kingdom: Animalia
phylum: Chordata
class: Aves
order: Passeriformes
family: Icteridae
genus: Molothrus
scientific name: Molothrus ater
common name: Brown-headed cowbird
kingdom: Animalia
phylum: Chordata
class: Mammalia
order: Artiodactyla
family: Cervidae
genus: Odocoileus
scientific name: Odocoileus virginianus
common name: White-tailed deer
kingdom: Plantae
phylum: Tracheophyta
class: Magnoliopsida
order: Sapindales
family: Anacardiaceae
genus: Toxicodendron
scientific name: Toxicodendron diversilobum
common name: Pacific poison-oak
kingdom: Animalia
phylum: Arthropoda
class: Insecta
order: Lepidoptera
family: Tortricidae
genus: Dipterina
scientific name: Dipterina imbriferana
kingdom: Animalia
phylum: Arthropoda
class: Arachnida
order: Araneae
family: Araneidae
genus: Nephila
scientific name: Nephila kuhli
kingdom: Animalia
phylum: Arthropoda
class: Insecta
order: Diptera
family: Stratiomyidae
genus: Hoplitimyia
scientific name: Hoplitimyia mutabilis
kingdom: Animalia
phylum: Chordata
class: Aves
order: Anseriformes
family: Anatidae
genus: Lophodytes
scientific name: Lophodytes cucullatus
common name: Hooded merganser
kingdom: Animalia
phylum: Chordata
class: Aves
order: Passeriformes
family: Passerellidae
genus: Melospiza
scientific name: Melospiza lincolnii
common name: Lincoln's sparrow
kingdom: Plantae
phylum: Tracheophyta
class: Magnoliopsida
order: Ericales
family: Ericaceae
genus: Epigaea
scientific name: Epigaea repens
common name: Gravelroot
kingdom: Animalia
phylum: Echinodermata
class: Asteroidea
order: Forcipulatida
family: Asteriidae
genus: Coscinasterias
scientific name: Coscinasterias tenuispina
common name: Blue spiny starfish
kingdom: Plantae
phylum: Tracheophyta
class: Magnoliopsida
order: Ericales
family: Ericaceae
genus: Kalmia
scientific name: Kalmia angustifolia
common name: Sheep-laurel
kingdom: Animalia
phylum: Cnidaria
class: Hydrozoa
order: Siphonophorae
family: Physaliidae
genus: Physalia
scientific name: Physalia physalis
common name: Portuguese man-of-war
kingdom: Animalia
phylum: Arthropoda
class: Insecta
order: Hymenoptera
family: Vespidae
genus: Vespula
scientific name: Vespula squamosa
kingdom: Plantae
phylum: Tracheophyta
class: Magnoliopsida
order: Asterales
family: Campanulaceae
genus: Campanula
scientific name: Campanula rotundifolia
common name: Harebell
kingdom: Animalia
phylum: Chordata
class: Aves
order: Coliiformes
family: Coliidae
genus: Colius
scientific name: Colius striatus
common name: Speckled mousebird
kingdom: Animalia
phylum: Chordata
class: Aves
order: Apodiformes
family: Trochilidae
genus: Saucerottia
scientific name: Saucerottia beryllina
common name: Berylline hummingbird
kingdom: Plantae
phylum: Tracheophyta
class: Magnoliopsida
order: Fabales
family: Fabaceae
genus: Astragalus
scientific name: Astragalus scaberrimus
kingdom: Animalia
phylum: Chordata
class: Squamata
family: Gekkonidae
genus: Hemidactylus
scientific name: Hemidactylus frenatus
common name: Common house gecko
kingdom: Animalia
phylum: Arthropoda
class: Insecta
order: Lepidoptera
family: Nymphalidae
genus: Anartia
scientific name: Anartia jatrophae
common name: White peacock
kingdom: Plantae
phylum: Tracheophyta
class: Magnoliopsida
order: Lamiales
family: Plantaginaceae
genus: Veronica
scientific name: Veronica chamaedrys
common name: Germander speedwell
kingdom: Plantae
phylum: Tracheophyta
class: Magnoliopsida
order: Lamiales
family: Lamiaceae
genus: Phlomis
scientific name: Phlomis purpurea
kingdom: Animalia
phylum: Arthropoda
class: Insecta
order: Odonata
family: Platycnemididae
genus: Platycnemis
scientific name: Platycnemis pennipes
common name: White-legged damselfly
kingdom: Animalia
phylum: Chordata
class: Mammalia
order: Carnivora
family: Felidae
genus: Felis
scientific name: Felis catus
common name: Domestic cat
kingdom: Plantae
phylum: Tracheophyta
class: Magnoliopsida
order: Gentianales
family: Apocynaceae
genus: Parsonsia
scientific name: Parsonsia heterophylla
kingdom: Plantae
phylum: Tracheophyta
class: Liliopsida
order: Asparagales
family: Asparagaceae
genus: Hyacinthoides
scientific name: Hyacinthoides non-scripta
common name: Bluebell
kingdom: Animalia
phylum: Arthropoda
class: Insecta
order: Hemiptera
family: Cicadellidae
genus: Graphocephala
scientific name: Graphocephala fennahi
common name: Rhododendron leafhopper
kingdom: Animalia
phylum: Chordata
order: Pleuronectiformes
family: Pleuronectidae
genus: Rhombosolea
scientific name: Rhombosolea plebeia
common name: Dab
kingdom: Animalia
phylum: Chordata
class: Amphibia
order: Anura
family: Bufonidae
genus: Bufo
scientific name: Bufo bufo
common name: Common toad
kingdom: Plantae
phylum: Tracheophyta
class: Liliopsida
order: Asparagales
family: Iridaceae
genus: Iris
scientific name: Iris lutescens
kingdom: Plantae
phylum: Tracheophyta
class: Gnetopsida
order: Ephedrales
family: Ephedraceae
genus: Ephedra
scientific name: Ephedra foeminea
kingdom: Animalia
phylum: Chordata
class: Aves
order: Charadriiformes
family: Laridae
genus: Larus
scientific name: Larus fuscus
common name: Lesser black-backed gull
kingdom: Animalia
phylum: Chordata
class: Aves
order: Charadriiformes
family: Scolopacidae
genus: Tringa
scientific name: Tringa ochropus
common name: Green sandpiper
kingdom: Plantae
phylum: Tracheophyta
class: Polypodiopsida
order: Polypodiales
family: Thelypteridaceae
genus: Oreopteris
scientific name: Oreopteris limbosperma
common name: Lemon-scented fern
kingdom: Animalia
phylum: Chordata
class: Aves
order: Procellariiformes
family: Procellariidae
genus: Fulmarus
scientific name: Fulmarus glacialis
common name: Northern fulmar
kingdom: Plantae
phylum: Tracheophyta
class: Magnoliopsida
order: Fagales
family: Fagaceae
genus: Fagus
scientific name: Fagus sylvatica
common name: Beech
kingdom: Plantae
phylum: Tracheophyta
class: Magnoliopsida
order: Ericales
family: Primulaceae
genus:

> [STATED TASK]
Edit the records above by replacing "common name" with "vernacular name" wherever it appears, then give all the lines again with nothing else changed.

> [RESPONSE FOR THIS EXERCISE]
kingdom: Animalia
phylum: Chordata
class: Aves
order: Passeriformes
family: Icteridae
genus: Molothrus
scientific name: Molothrus ater
vernacular name: Brown-headed cowbird
kingdom: Animalia
phylum: Chordata
class: Mammalia
order: Artiodactyla
family: Cervidae
genus: Odocoileus
scientific name: Odocoileus virginianus
vernacular name: White-tailed deer
kingdom: Plantae
phylum: Tracheophyta
class: Magnoliopsida
order: Sapindales
family: Anacardiaceae
genus: Toxicodendron
scientific name: Toxicodendron diversilobum
vernacular name: Pacific poison-oak
kingdom: Animalia
phylum: Arthropoda
class: Insecta
order: Lepidoptera
family: Tortricidae
genus: Dipterina
scientific name: Dipterina imbriferana
kingdom: Animalia
phylum: Arthropoda
class: Arachnida
order: Araneae
family: Araneidae
genus: Nephila
scientific name: Nephila kuhli
kingdom: Animalia
phylum: Arthropoda
class: Insecta
order: Diptera
family: Stratiomyidae
genus: Hoplitimyia
scientific name: Hoplitimyia mutabilis
kingdom: Animalia
phylum: Chordata
class: Aves
order: Anseriformes
family: Anatidae
genus: Lophodytes
scientific name: Lophodytes cucullatus
vernacular name: Hooded merganser
kingdom: Animalia
phylum: Chordata
class: Aves
order: Passeriformes
family: Passerellidae
genus: Melospiza
scientific name: Melospiza lincolnii
vernacular name: Lincoln's sparrow
kingdom: Plantae
phylum: Tracheophyta
class: Magnoliopsida
order: Ericales
family: Ericaceae
genus: Epigaea
scientific name: Epigaea repens
vernacular name: Gravelroot
kingdom: Animalia
phylum: Echinodermata
class: Asteroidea
order: Forcipulatida
family: Asteriidae
genus: Coscinasterias
scientific name: Coscinasterias tenuispina
vernacular name: Blue spiny starfish
kingdom: Plantae
phylum: Tracheophyta
class: Magnoliopsida
order: Ericales
family: Ericaceae
genus: Kalmia
scientific name: Kalmia angustifolia
vernacular name: Sheep-laurel
kingdom: Animalia
phylum: Cnidaria
class: Hydrozoa
order: Siphonophorae
family: Physaliidae
genus: Physalia
scientific name: Physalia physalis
vernacular name: Portuguese man-of-war
kingdom: Animalia
phylum: Arthropoda
class: Insecta
order: Hymenoptera
family: Vespidae
genus: Vespula
scientific name: Vespula squamosa
kingdom: Plantae
phylum: Tracheophyta
class: Magnoliopsida
order: Asterales
family: Campanulaceae
genus: Campanula
scientific name: Campanula rotundifolia
vernacular name: Harebell
kingdom: Animalia
phylum: Chordata
class: Aves
order: Coliiformes
family: Coliidae
genus: Colius
scientific name: Colius striatus
vernacular name: Speckled mousebird
kingdom: Animalia
phylum: Chordata
class: Aves
order: Apodiformes
family: Trochilidae
genus: Saucerottia
scientific name: Saucerottia beryllina
vernacular name: Berylline hummingbird
kingdom: Plantae
phylum: Tracheophyta
class: Magnoliopsida
order: Fabales
family: Fabaceae
genus: Astragalus
scientific name: Astragalus scaberrimus
kingdom: Animalia
phylum: Chordata
class: Squamata
family: Gekkonidae
genus: Hemidactylus
scientific name: Hemidactylus frenatus
vernacular name: Common house gecko
kingdom: Animalia
phylum: Arthropoda
class: Insecta
order: Lepidoptera
family: Nymphalidae
genus: Anartia
scientific name: Anartia jatrophae
vernacular name: White peacock
kingdom: Plantae
phylum: Tracheophyta
class: Magnoliopsida
order: Lamiales
family: Plantaginaceae
genus: Veronica
scientific name: Veronica chamaedrys
vernacular name: Germander speedwell
kingdom: Plantae
phylum: Tracheophyta
class: Magnoliopsida
order: Lamiales
family: Lamiaceae
genus: Phlomis
scientific name: Phlomis purpurea
kingdom: Animalia
phylum: Arthropoda
class: Insecta
order: Odonata
family: Platycnemididae
genus: Platycnemis
scientific name: Platycnemis pennipes
vernacular name: White-legged damselfly
kingdom: Animalia
phylum: Chordata
class: Mammalia
order: Carnivora
family: Felidae
genus: Felis
scientific name: Felis catus
vernacular name: Domestic cat
kingdom: Plantae
phylum: Tracheophyta
class: Magnoliopsida
order: Gentianales
family: Apocynaceae
genus: Parsonsia
scientific name: Parsonsia heterophylla
kingdom: Plantae
phylum: Tracheophyta
class: Liliopsida
order: Asparagales
family: Asparagaceae
genus: Hyacinthoides
scientific name: Hyacinthoides non-scripta
vernacular name: Bluebell
kingdom: Animalia
phylum: Arthropoda
class: Insecta
order: Hemiptera
family: Cicadellidae
genus: Graphocephala
scientific name: Graphocephala fennahi
vernacular name: Rhododendron leafhopper
kingdom: Animalia
phylum: Chordata
order: Pleuronectiformes
family: Pleuronectidae
genus: Rhombosolea
scientific name: Rhombosolea plebeia
vernacular name: Dab
kingdom: Animalia
phylum: Chordata
class: Amphibia
order: Anura
family: Bufonidae
genus: Bufo
scientific name: Bufo bufo
vernacular name: Common toad
kingdom: Plantae
phylum: Tracheophyta
class: Liliopsida
order: Asparagales
family: Iridaceae
genus: Iris
scientific name: Iris lutescens
kingdom: Plantae
phylum: Tracheophyta
class: Gnetopsida
order: Ephedrales
family: Ephedraceae
genus: Ephedra
scientific name: Ephedra foeminea
kingdom: Animalia
phylum: Chordata
class: Aves
order: Charadriiformes
family: Laridae
genus: Larus
scientific name: Larus fuscus
vernacular name: Lesser black-backed gull
kingdom: Animalia
phylum: Chordata
class: Aves
order: Charadriiformes
family: Scolopacidae
genus: Tringa
scientific name: Tringa ochropus
vernacular name: Green sandpiper
kingdom: Plantae
phylum: Tracheophyta
class: Polypodiopsida
order: Polypodiales
family: Thelypteridaceae
genus: Oreopteris
scientific name: Oreopteris limbosperma
vernacular name: Lemon-scented fern
kingdom: Animalia
phylum: Chordata
class: Aves
order: Procellariiformes
family: Procellariidae
genus: Fulmarus
scientific name: Fulmarus glacialis
vernacular name: Northern fulmar
kingdom: Plantae
phylum: Tracheophyta
class: Magnoliopsida
order: Fagales
family: Fagaceae
genus: Fagus
scientific name: Fagus sylvatica
vernacular name: Beech
kingdom: Plantae
phylum: Tracheophyta
class: Magnoliopsida
order: Ericales
family: Primulaceae
genus:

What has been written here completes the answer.